今日もいつもと同じサイトを巡回し終わった。
ふと、時計を見ると3時半。今日はなんだか早かったな。
まあ、毎日見てるし、そんなに頻繁に更新されてるわけじゃないもんな。


J 「あいつが来るまであと30分はあるな…」


30分か…喉が渇いたし、何か飲み物でも取ってこよう。
そう思って僕は部屋を出た。


雛「はぁはぁ…」

ようやくJUMの家に着いた。後はドアを開けるだけ…

雛「…ゴクリ」

(ガチャガチャ)

雛「あ、あれ?」

鍵がかかってる。そうか。いつもより早いからまだのりが帰ってないんだ。

雛「でも、大丈夫なの!」

ちゃんと鍵の隠し場所くらい…あった!やっぱり植木鉢の下にあったの。

雛「それじゃ改めて…」

(カチャッ…)

階段を降りている途中、玄関の鍵が開く音が聞こえた。誰だ…?
おかしいな…まだ姉ちゃんが帰るには…

不審に思って、すぐ玄関を見る。…僕は目を疑った。

――そこにいたのは雛苺だった。

なんで?どうして?
そんなはずは…だってまだ…

雛「JUM!!!」
JUMだ!金糸雀の言ったとおり!
あんなに会いたかったJUMがそこにいる!


J 「……っ!」
考えてる場合じゃない。見られた!
逃げなきゃ!早く部屋に!


雛「待ってJUM!ヒナは…」
どうして?どうして逃げるの?
私はただ…


(バタン!!!)

J 「はぁはぁはぁ…」

これでもう大丈夫。
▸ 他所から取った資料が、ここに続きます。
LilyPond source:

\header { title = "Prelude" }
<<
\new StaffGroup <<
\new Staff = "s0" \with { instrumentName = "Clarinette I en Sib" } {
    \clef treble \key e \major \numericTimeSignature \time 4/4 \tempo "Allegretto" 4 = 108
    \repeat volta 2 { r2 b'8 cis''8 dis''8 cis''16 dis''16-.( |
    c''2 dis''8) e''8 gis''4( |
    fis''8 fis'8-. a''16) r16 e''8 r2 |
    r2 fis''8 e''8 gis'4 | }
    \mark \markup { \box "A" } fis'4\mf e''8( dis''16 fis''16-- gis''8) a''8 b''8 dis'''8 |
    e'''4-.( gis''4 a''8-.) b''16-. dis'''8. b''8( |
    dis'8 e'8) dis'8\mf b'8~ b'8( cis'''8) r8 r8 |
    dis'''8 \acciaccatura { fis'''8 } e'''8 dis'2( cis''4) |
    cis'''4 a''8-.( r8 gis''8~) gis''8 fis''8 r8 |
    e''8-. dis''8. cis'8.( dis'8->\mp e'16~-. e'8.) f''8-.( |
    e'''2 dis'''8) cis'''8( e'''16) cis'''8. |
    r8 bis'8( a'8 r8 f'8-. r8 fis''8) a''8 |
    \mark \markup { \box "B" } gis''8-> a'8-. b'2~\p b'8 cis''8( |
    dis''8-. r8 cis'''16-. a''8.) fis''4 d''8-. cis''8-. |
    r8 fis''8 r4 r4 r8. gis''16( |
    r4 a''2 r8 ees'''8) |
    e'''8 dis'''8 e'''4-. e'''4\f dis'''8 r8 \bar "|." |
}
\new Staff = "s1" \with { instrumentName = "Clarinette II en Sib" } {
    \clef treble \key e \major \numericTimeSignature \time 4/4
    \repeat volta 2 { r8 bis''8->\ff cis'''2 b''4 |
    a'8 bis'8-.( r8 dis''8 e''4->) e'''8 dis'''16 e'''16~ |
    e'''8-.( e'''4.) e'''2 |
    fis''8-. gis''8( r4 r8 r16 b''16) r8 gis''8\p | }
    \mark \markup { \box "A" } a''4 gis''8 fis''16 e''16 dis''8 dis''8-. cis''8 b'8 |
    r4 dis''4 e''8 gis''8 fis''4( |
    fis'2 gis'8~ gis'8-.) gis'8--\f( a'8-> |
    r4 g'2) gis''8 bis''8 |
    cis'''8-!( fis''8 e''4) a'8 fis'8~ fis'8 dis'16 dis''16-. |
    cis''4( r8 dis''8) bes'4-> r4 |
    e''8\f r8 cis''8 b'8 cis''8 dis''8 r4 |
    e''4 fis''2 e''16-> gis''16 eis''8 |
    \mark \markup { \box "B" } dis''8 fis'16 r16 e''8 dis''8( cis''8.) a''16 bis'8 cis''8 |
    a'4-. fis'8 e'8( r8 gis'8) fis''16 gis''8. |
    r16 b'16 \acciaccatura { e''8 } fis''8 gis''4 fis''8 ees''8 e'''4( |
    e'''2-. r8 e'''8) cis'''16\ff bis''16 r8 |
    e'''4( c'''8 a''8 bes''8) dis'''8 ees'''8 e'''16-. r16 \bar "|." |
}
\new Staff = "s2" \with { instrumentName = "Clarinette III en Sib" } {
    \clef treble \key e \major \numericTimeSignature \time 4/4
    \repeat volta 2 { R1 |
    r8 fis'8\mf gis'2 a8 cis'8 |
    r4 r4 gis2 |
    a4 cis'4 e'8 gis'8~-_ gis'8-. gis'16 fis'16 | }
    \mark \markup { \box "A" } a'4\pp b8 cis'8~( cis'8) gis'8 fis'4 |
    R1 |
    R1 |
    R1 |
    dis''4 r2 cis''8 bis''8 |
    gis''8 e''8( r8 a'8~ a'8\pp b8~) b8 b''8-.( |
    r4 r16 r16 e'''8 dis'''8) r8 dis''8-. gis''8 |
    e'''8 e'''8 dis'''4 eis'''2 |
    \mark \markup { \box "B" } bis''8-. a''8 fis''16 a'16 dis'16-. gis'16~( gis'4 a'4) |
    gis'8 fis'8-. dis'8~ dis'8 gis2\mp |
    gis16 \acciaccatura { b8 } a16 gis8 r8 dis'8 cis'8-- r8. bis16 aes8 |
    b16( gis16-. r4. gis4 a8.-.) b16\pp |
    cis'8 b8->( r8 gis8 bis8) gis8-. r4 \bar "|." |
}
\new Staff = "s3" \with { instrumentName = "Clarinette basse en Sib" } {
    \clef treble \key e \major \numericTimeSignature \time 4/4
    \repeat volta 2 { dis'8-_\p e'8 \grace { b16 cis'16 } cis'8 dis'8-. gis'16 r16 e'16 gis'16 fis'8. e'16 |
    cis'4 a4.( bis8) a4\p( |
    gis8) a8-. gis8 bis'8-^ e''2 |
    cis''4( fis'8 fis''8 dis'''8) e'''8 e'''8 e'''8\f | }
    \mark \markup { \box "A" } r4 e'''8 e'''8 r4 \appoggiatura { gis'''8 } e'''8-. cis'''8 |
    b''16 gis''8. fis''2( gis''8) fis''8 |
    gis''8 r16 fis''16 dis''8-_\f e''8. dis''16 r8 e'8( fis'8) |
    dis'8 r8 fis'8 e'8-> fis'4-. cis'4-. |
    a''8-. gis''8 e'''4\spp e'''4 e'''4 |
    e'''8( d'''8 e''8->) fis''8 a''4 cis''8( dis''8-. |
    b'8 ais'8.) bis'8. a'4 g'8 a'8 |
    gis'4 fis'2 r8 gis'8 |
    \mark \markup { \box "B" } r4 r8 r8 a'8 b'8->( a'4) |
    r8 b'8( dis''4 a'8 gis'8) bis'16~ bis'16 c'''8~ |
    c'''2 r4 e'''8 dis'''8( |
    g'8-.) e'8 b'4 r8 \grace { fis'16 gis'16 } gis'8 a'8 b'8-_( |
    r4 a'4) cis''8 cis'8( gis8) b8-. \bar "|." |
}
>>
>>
あいつは入って来れない。

雛「お願いJUM!開けて!!」

うるさい!頼むから黙っててくれ!

雛「ヒナは…ただJUMとお話がしたいだけなの…」

お前のことなんて聞いてない!

雛「…どうして…なの?ヒナは…ちっちゃい時みたいに…ただJUMと一緒にいたいだけなのに…」

そうだ…元はと言えばお前が…お前のせいで僕は…

雛「さびしいよぅ…JUM…」

お前が僕につきまとったりしなければ…!!!


雛「ねぇ…JU…」

J 「黙れ!」

雛「!!!!!!JU…M?」

J 「鬱陶しいんだよ!毎日毎日うちに来ては僕の部屋の前でべらべら喋りやがって…!」

J 「もう僕に付きまとうのは止めろ!もう小学生の頃とは…子供の頃とは違うんだよ!!!」

J 「お前がそんなだから…何も変わらないから…!!」

J 「僕がこんなことになったのも…全部お前のせいだ!もう二度と来るな!」

雛「……ッ!」


(タッタッタッタ…)


の「ただいま~!あら!ヒナちゃんいらっしゃい!今日は早いのねぇ」
雛「……」
の「ちょ、ちょっと?どうしたの?…行っちゃった」

の「…JUM君と何かあったのかしら?泣いてたみたいだけど…」

雛「……」

―――僕がこんなことになったのも…全部お前のせいだ!


私が…私のせいでJUMが…
私が何もわかってなかったから?子どもだったから?
私が…私が悪いの?


巴「どうしたの雛苺?」
雛「!」

巴だ。巴がいる。

雛「巴…巴……うわーーん!!!」
巴「雛苺!?一体何があったの?ねえ!ねえってば!」

…私はそのまま巴の胸の中に泣き崩れた。